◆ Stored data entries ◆
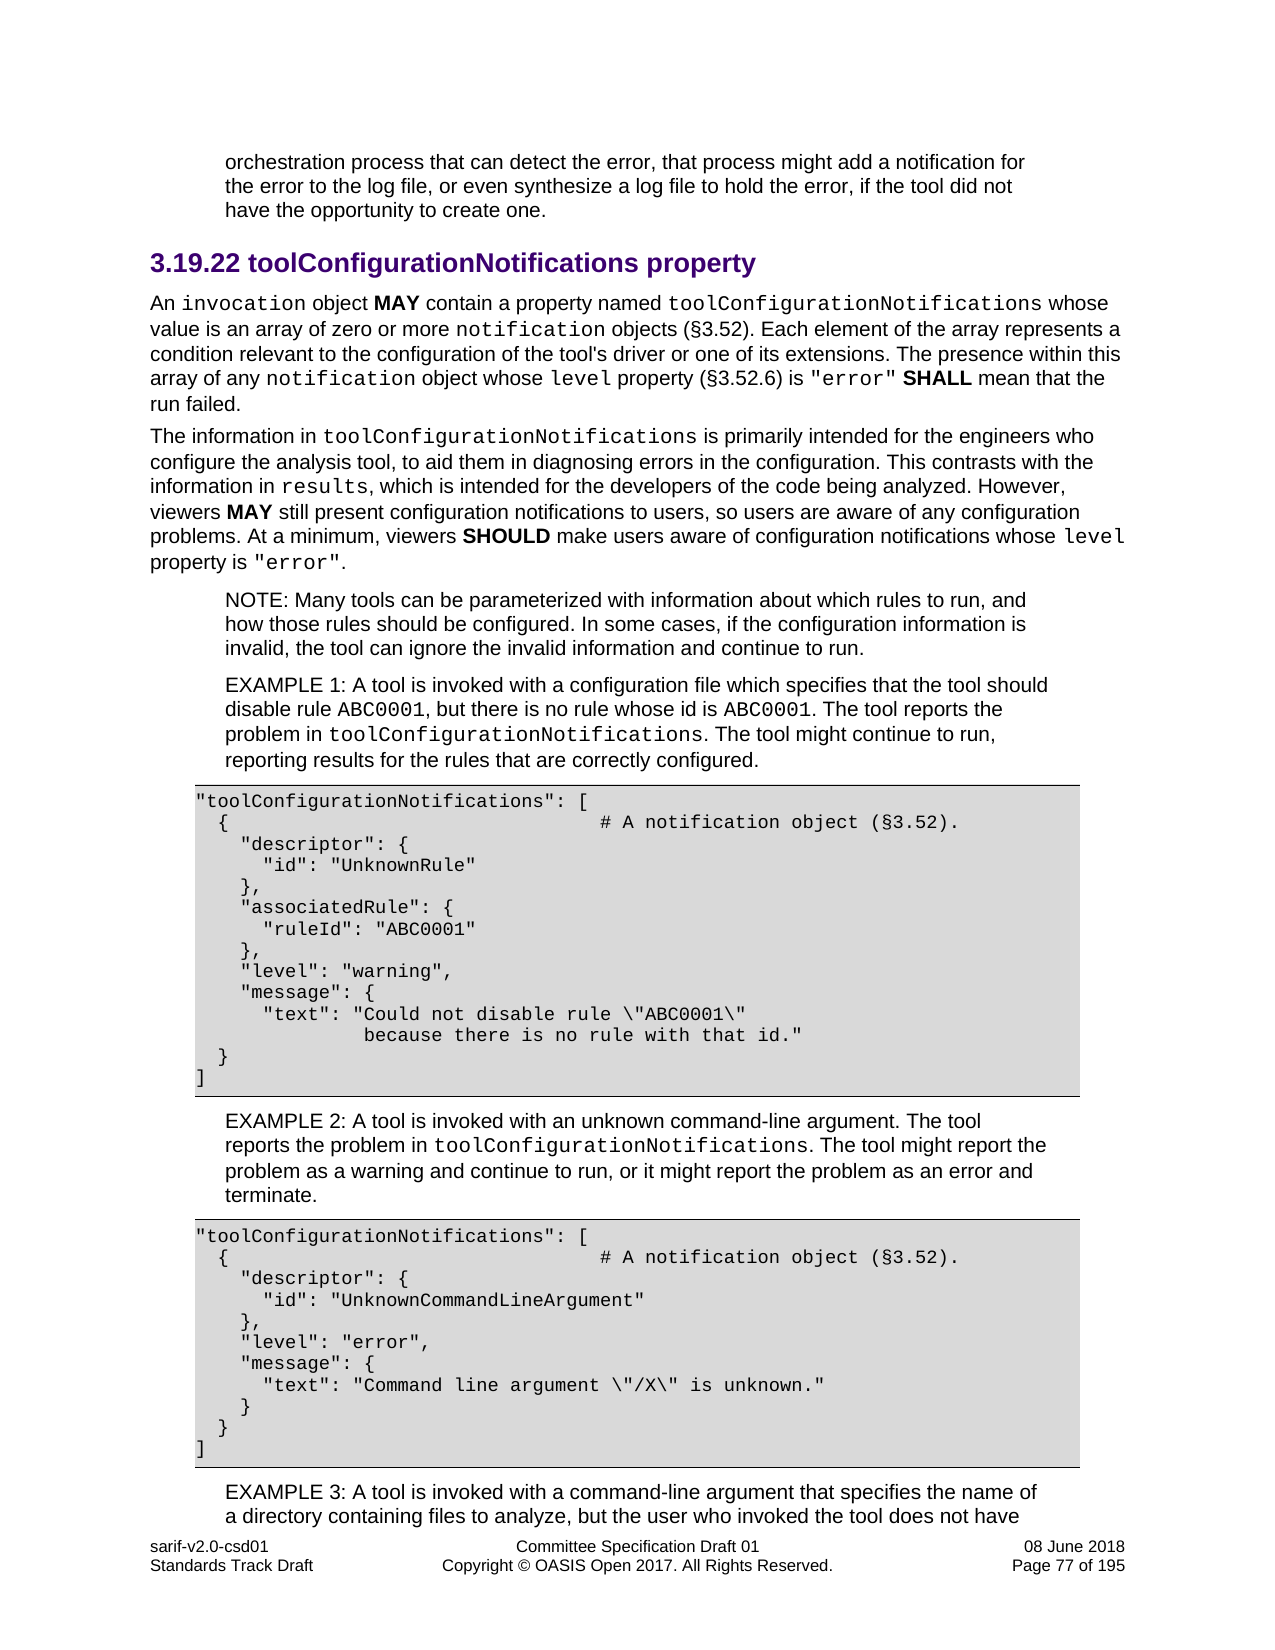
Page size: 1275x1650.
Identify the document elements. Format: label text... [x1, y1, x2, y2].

text NOTE: Many tools can be parameterized with information about which rules to run, and how those rules should be configured. In some cases, if the configuration information is invalid, the tool can ignore the invalid information and continue to run. [225, 588, 1050, 660]
text "toolConfigurationNotifications": [ [195, 786, 1080, 806]
text EXAMPLE 1: A tool is invoked with a configuration file which specifies that the tool should disable rule ABC0001, but there is no rule whose id is ABC0001. The tool reports the problem in toolConfigurationNotifications. The tool might continue to run, reporting results for the rules that are correctly configured. [225, 672, 1050, 772]
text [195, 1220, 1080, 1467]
text { # A notification object (§3.52). [195, 806, 1080, 827]
text }, [195, 869, 1080, 891]
text The information in toolConfigurationNotifications is primarily intended for the engineers who configure the analysis tool, to aid them in diagnosing errors in the configuration. This contrasts with the information in results, which is intended for the developers of the code being analyzed. However, viewers MAY still present configuration notifications to users, so users are aware of any configuration problems. At a minimum, viewers SHOULD make users aware of configuration notifications whose level property is "error". [150, 424, 1125, 576]
text "descriptor": { [195, 827, 1080, 848]
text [225, 150, 1050, 222]
subtitle toolConfigurationNotifications property [150, 247, 1125, 278]
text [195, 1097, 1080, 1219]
text An invocation object MAY contain a property named toolConfigurationNotifications whose value is an array of zero or more notification objects (§3.52). Each element of the array represents a condition relevant to the configuration of the tool's driver or one of its extensions. The presence within this array of any notification object whose level property (§3.52.6) is "error" SHALL mean that the run failed. [150, 291, 1125, 416]
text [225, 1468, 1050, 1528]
text "id": "UnknownRule" [195, 848, 1080, 869]
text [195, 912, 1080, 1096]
text "associatedRule": { [195, 891, 1080, 912]
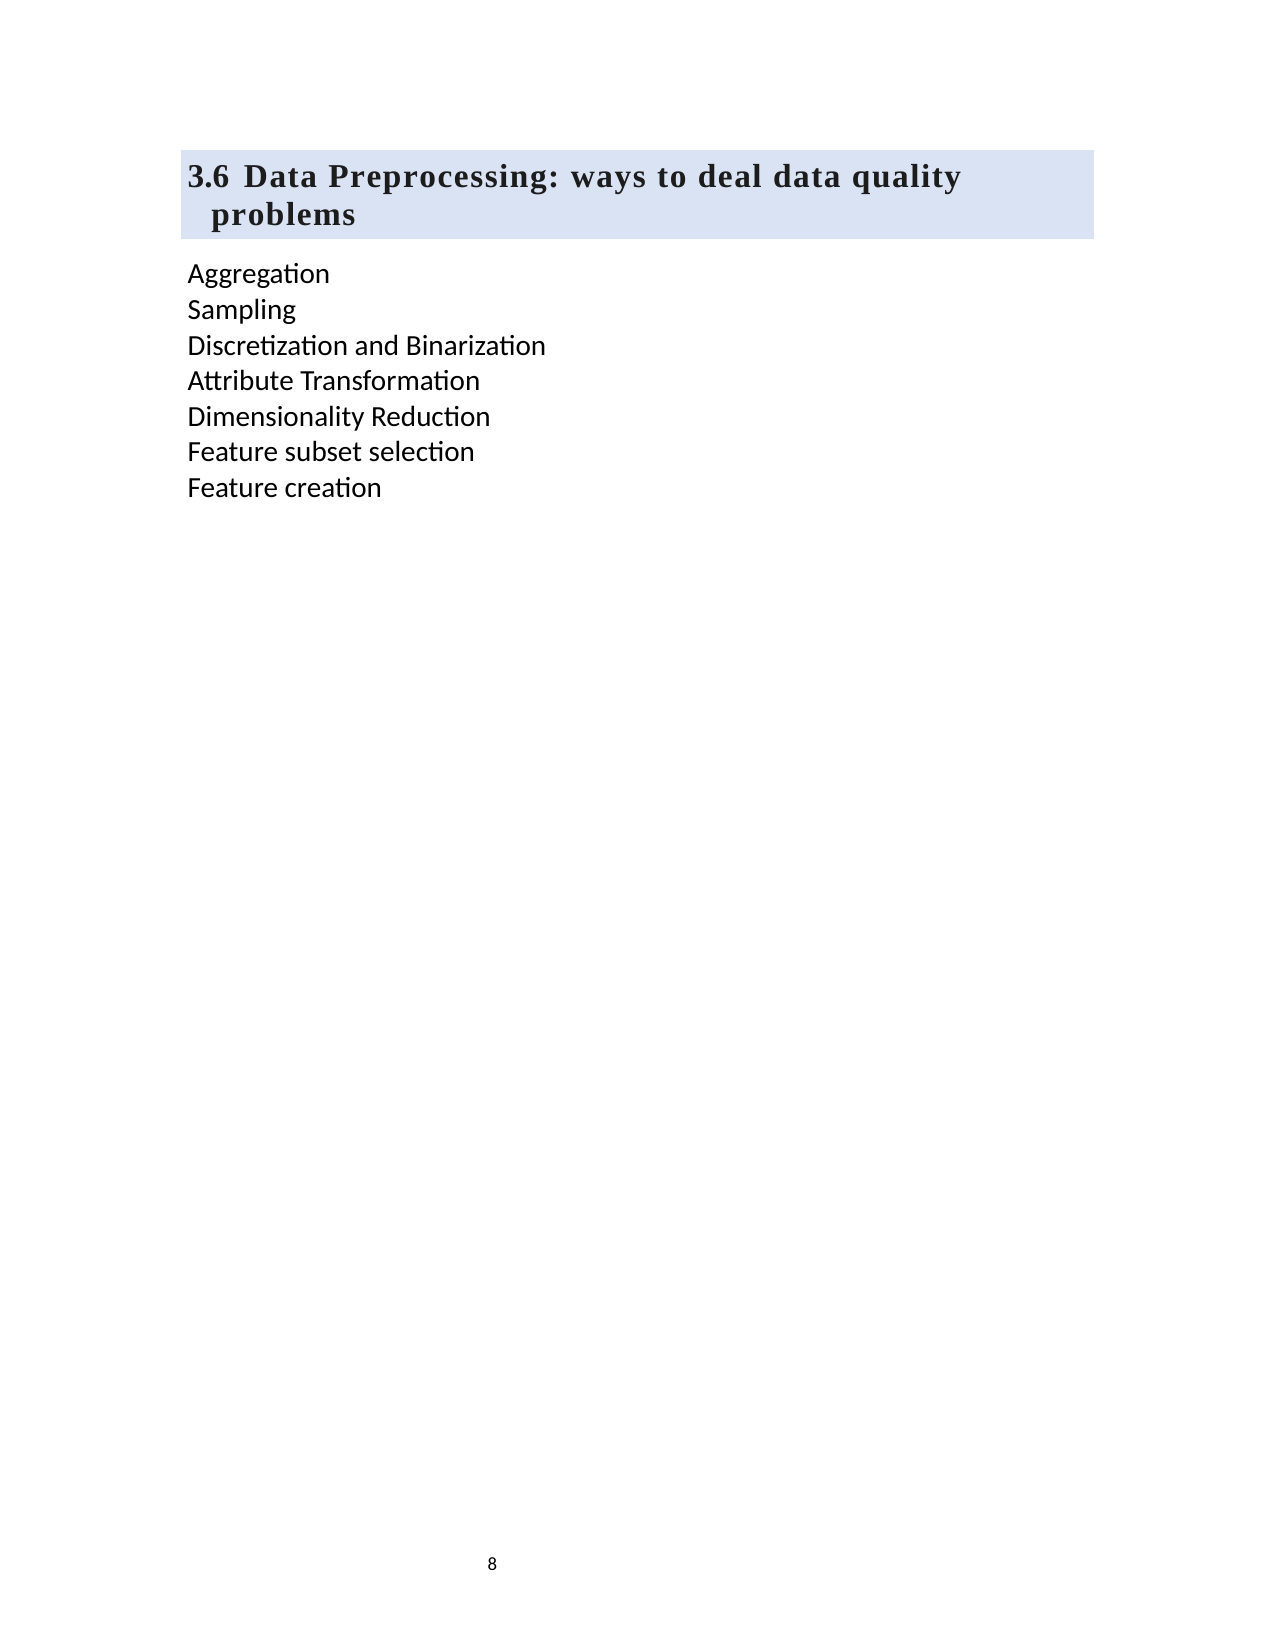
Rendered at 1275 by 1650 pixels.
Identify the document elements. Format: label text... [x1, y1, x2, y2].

text Sampling [187, 291, 1087, 327]
text Dimensionality Reduction [187, 398, 1087, 433]
text Attribute Transformation [187, 362, 1087, 398]
text Feature creation [187, 469, 1087, 505]
text Discretization and Binarization [187, 327, 1087, 362]
text Aggregation [187, 255, 1087, 291]
text Feature subset selection [187, 433, 1087, 469]
subtitle Data Preprocessing: ways to deal data quality problems [188, 156, 1087, 233]
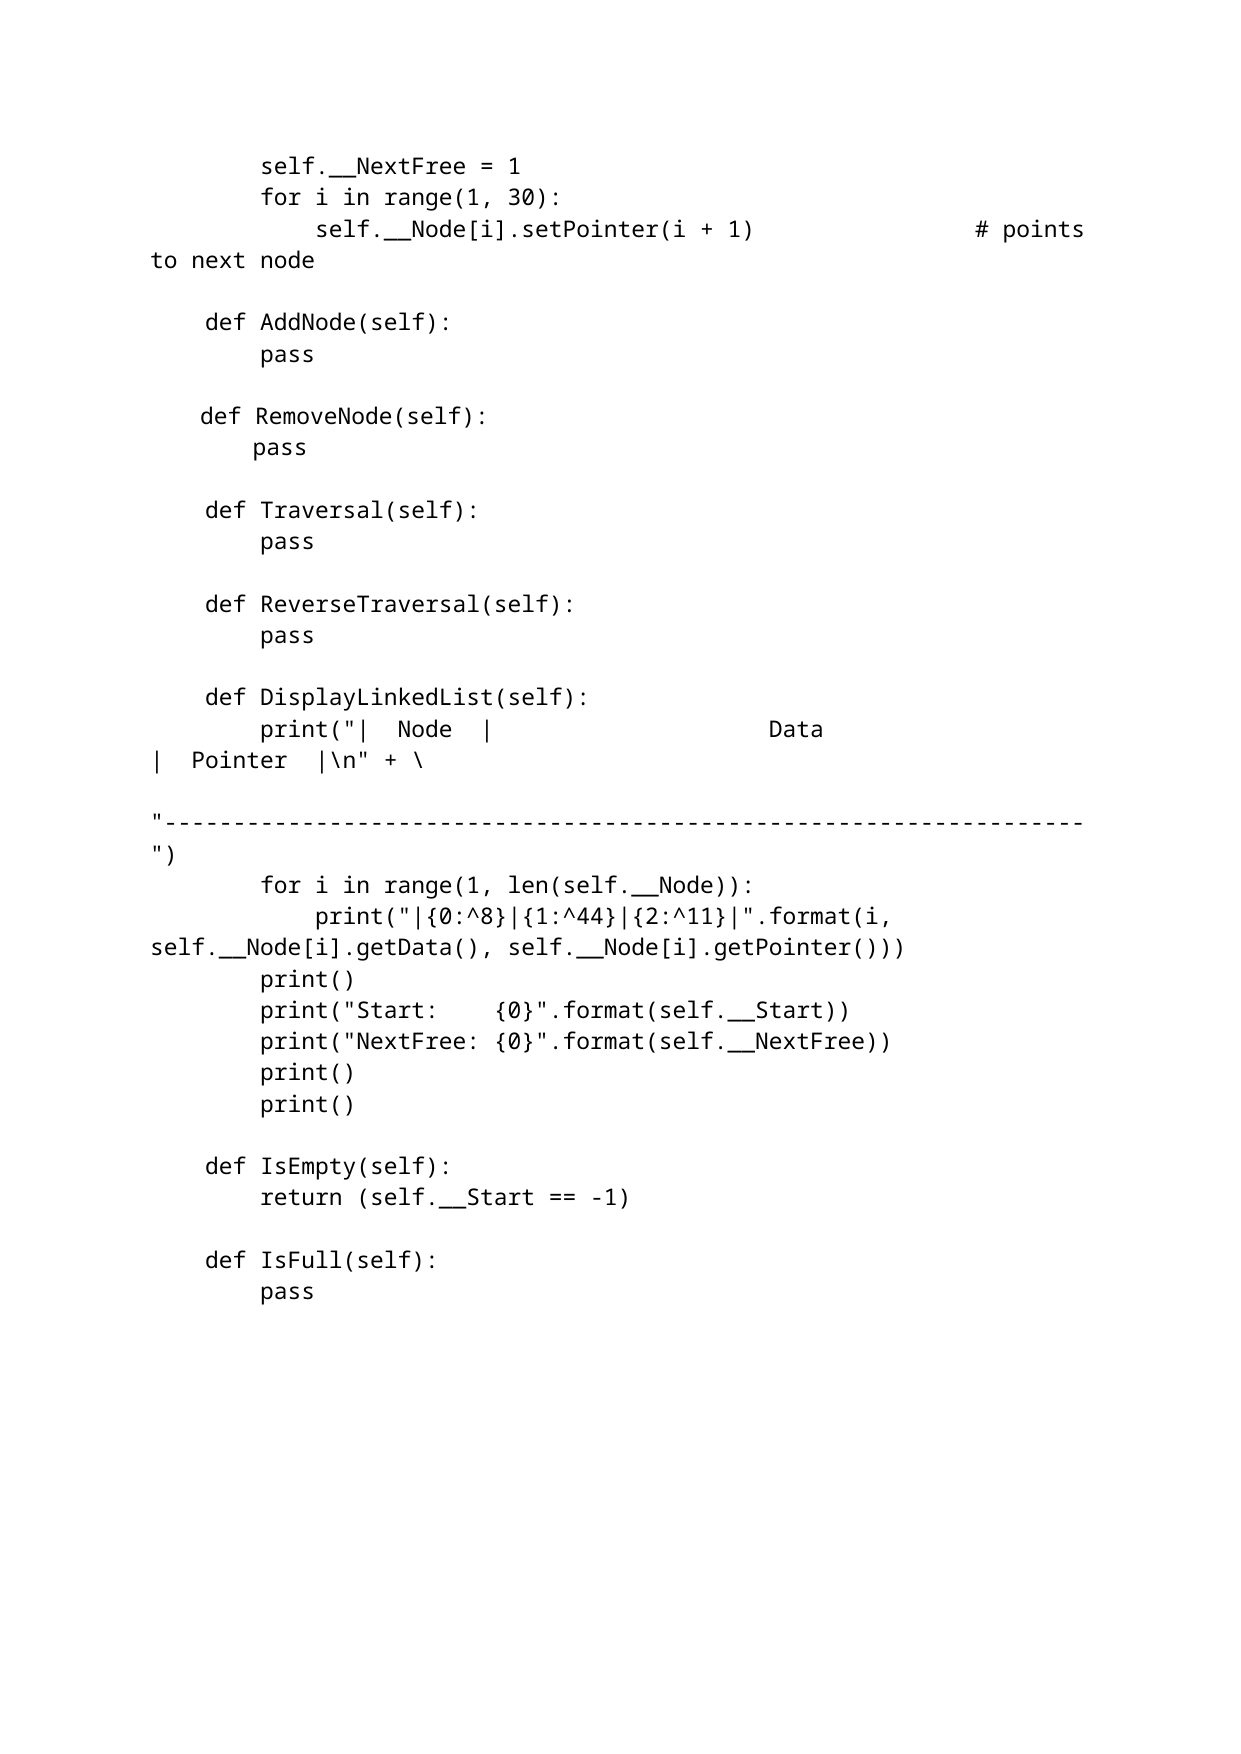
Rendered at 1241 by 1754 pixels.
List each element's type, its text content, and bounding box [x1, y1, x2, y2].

text pass [150, 619, 1090, 650]
text for i in range(1, 30): [150, 181, 1090, 212]
text def IsEmpty(self): [150, 1150, 1090, 1181]
text print("| Node | Data | Pointer |\n" + \ [150, 712, 1090, 775]
text def AddNode(self): [150, 306, 1090, 337]
text print("|{0:^8}|{1:^44}|{2:^11}|".format(i, self.__Node[i].getData(), self.__Node[i].getPointer())) [150, 900, 1090, 962]
text def Traversal(self): [150, 494, 1090, 525]
text for i in range(1, len(self.__Node)): [150, 869, 1090, 900]
text print() [150, 962, 1090, 994]
text "-------------------------------------------------------------------") [150, 775, 1090, 869]
text pass [150, 337, 1090, 369]
text def ReverseTraversal(self): [150, 587, 1090, 619]
text self.__NextFree = 1 [150, 150, 1090, 181]
text print("Start: {0}".format(self.__Start)) [150, 994, 1090, 1025]
text def DisplayLinkedList(self): [150, 681, 1090, 712]
text print() [150, 1087, 1090, 1119]
text def IsFull(self): [150, 1244, 1090, 1275]
text return (self.__Start == -1) [150, 1181, 1090, 1212]
text pass [150, 525, 1090, 556]
text self.__Node[i].setPointer(i + 1) # points to next node [150, 212, 1090, 275]
text print() [150, 1056, 1090, 1087]
text pass [150, 1275, 1090, 1306]
text pass [150, 431, 1090, 462]
text print("NextFree: {0}".format(self.__NextFree)) [150, 1025, 1090, 1056]
text def RemoveNode(self): [150, 400, 1090, 431]
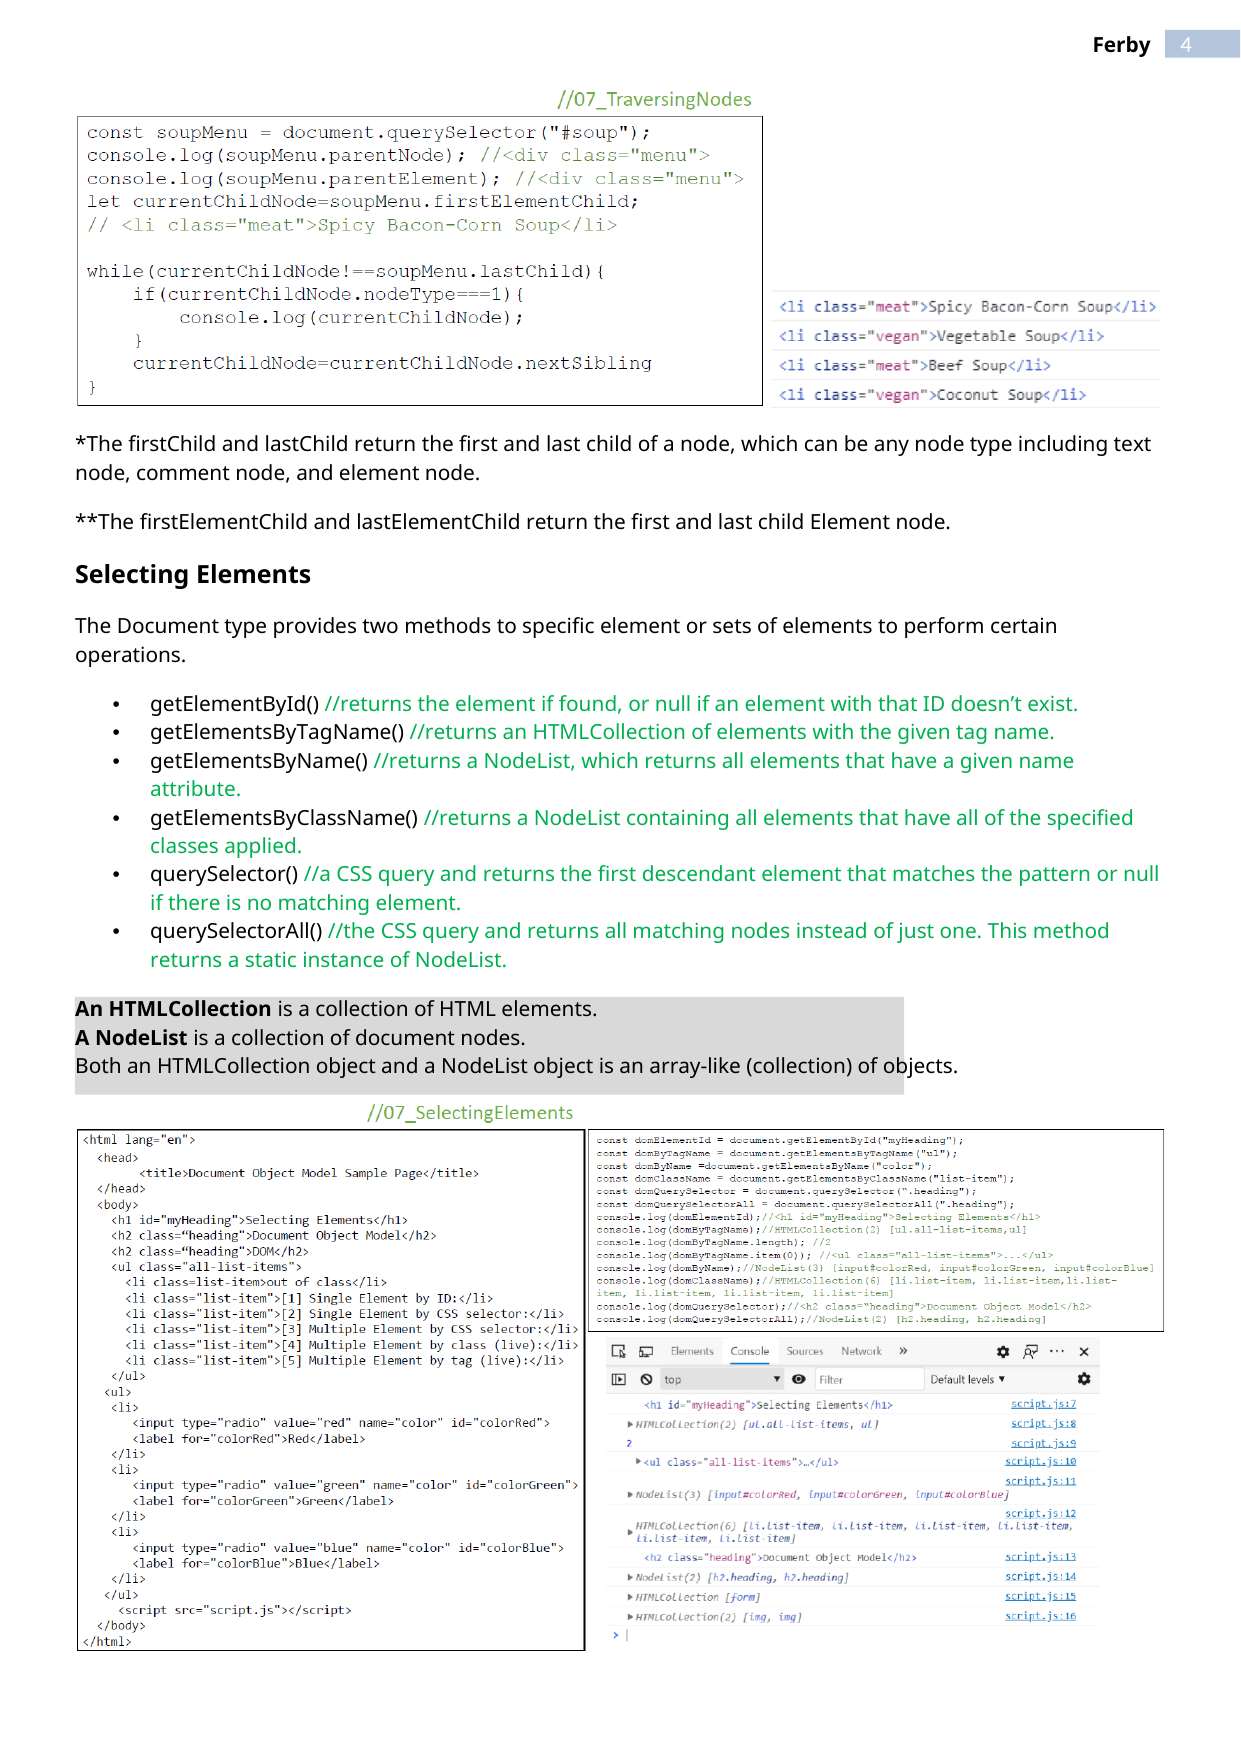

◆ About this task ◆
Print, word for word, the lines above that run from the line containing "text [195, 1220, 1080, 1467]" to the line containing "Rendered at 1275 by 1650 pixels.", both included. Keep the pictures out.

◆ Completed task ◆
text [195, 1220, 1080, 1467]
text { # A notification object (§3.52). [195, 806, 1080, 827]
text }, [195, 869, 1080, 891]
text The information in toolConfigurationNotifications is primarily intended for the engineers who configure the analysis tool, to aid them in diagnosing errors in the configuration. This contrasts with the information in results, which is intended for the developers of the code being analyzed. However, viewers MAY still present configuration notifications to users, so users are aware of any configuration problems. At a minimum, viewers SHOULD make users aware of configuration notifications whose level property is "error". [150, 424, 1125, 576]
text "descriptor": { [195, 827, 1080, 848]
text [225, 150, 1050, 222]
subtitle toolConfigurationNotifications property [150, 247, 1125, 278]
text [195, 1097, 1080, 1219]
text An invocation object MAY contain a property named toolConfigurationNotifications whose value is an array of zero or more notification objects (§3.52). Each element of the array represents a condition relevant to the configuration of the tool's driver or one of its extensions. The presence within this array of any notification object whose level property (§3.52.6) is "error" SHALL mean that the run failed. [150, 291, 1125, 416]
text [225, 1468, 1050, 1528]
text "id": "UnknownRule" [195, 848, 1080, 869]
text [195, 912, 1080, 1096]
text "associatedRule": { [195, 891, 1080, 912]
Rendered at 1275 by 1650 pixels.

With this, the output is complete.